I’m very excited, it’s like I’m being validated for a talent that has taking me years to hone. And it really is true about the education you gain in the real world.

My Brain Hurts

I was watching Wolf Blitzer, actually I was watching a clip of him on the Daily Show and I don’t even know if I’ve spelled his name right but I don’t care enough to look it up.  Anyways he looked so serious, and maybe he always looks that way, but it got me to thinking-when you have to report on all of this death and murder and corruption and evil, does it get to you?

I worked for the census in 2010 and my boss was, well, to put it nicely, an idiot. He worked us like dogs and started texting at 7:00am and didn’t stop until after ten. Nothing but census census census, facts and figures, for eight weeks straight. What seemed like such a cool job was quickly just like any other government job. I’m assuming, I’ve never had any other government job unless you count evading the IRS. Boom.  (totally kidding)

So what’s it like when you have to hear all day blah blah blah and those are the good five minutes because the rest of the time it’s all the garbage that goes on? How do you turn that off? And I know they’re well paid and they can take some pretty fancy vacations, but from what I see they’re not gone long enough. How can someone do it year after year?

Do you get immune to it? I’m tired of seeing so much bad stuff but I don’t look at it that much. I take a peek at the headlines in the morning and then some check-ins during the day, more to see if there’s something funny to write about or what Miley Cyrus is wearing. That’s news.

It’s easy to hate these guys and criticize and make fun of them, but man what a job. Hope they like it.

When the Make-Up Comes off

anchor

 

I don’t have a television, so I don’t see the news on a regular basis, I read it on the Internet. But visiting my family I’ve watched, and wondered, are these poor people getting the necessary therapy?

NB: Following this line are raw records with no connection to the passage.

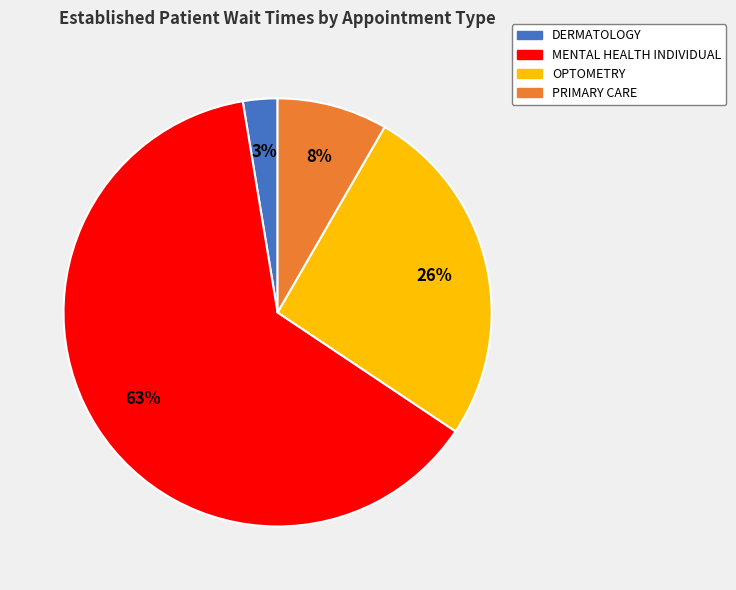

Which category accounts for the majority?

MENTAL HEALTH INDIVIDUAL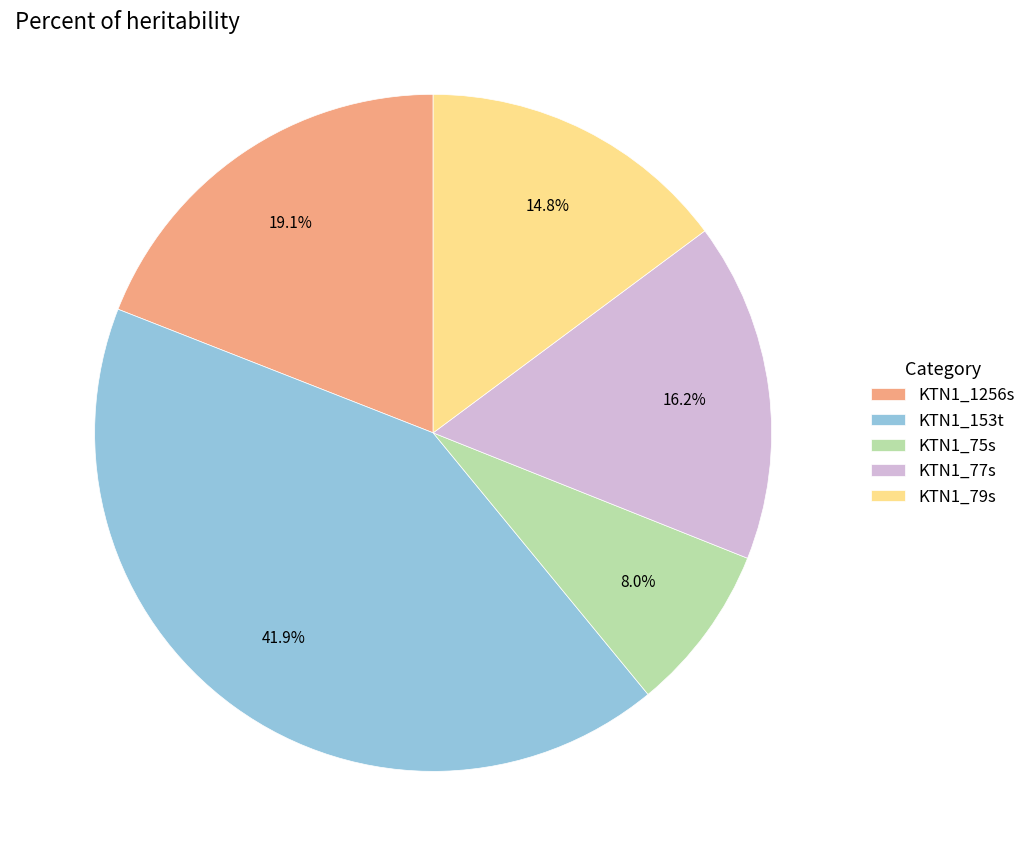

True or false: KTN1_75s accounts for 8% of the total.

True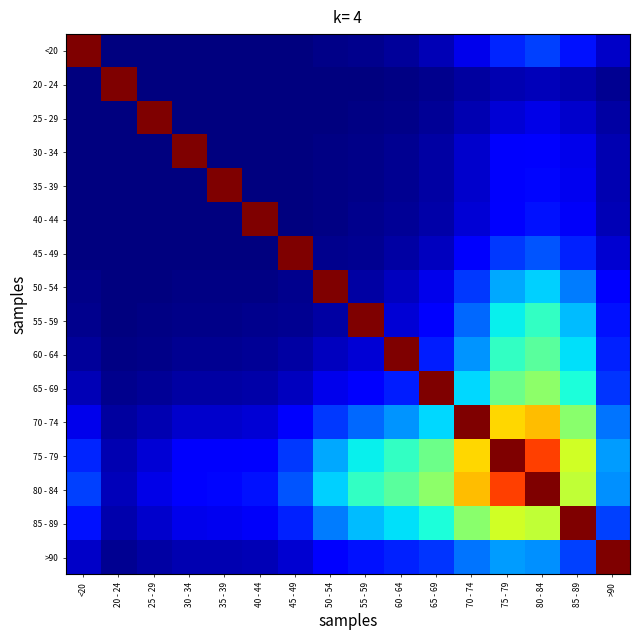

What is the total value across all series at 30 - 34?

1.5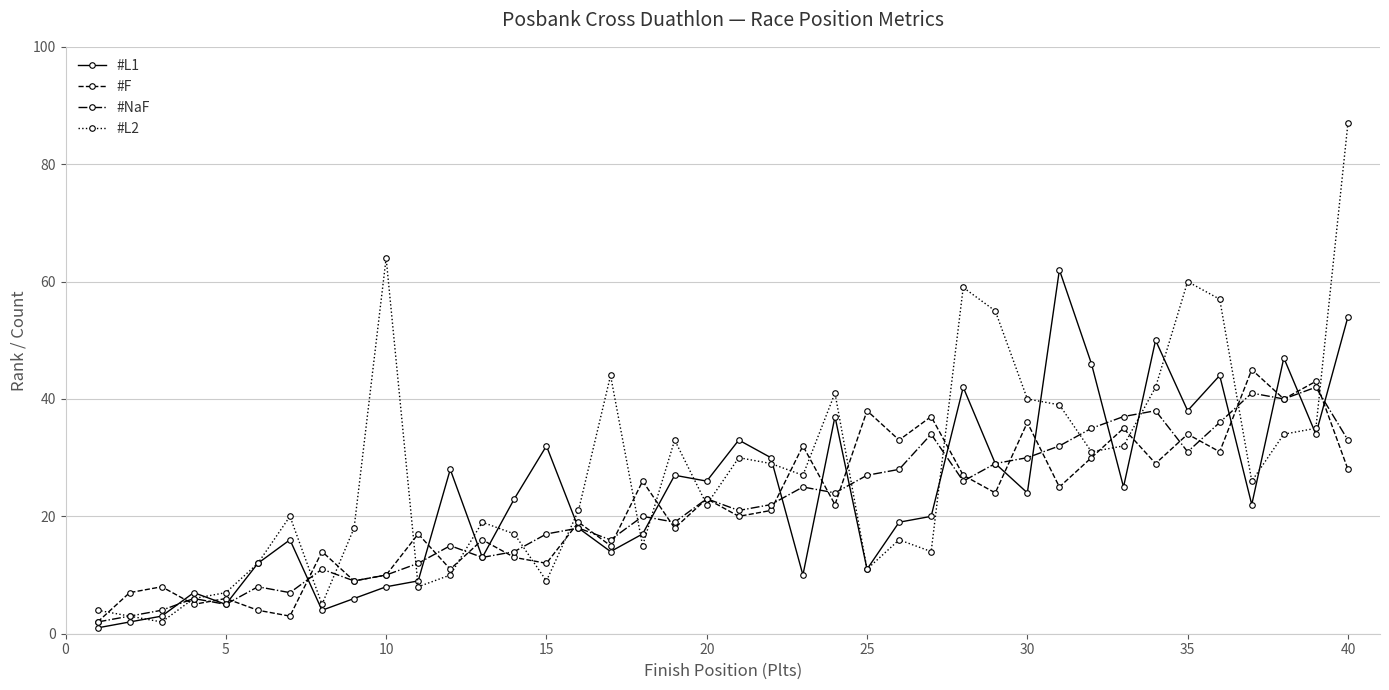

Does the chart have visible grid lines?

Yes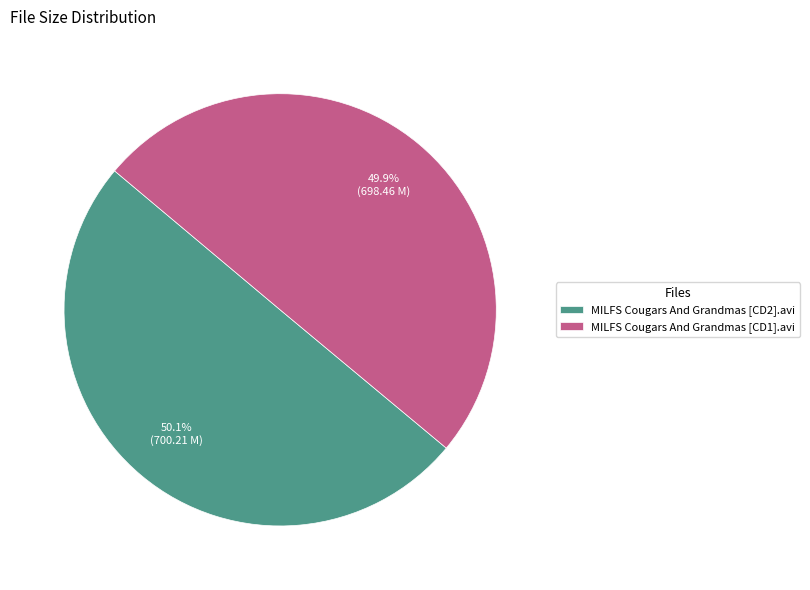

What percentage is the MILFS Cougars And Grandmas [CD1].avi slice, to the nearest percent?

50%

I know that news anchors face a lot of pressure to maintain their looks. Where one time that could have merely meant make-up to make their faces look good, more and more their entire body is shown and they must maintain good physical condition. But that’s not what’s worrisome, that pressure. These people start reporting about death the minute their job begins!

Our news is inundated with the tragedies of the day and how can these folks read these reports day in and day out without  it getting to them? They have to smile and read the stories with an unbiased voice, but come on, some of them are starting their days with this information.

I worked with kids for a long time and I thought I was going to go nuts. Hour after hour of small human beings that didn’t understand and appreciate my needs. I’ve counseled people with drug and alcohol problems who didn’t think they had a problem — then you never see them again and wonder if they make it. But I eventually got another job where I only had to deal with children a few days a week and the substance abuse counseling was only once a week, these poor people that bring us the news go on a vacation maybe once a twice a year and then they’re back.

Do the networks take care of them? Do they provide for the PTSD after they retire? Is there a retirement home where they’re all just mumbling “three died in a horrific crash today on Interstate 57?”

I hope there’s something, cause I know I’m depressed and I’ve only been here for a week.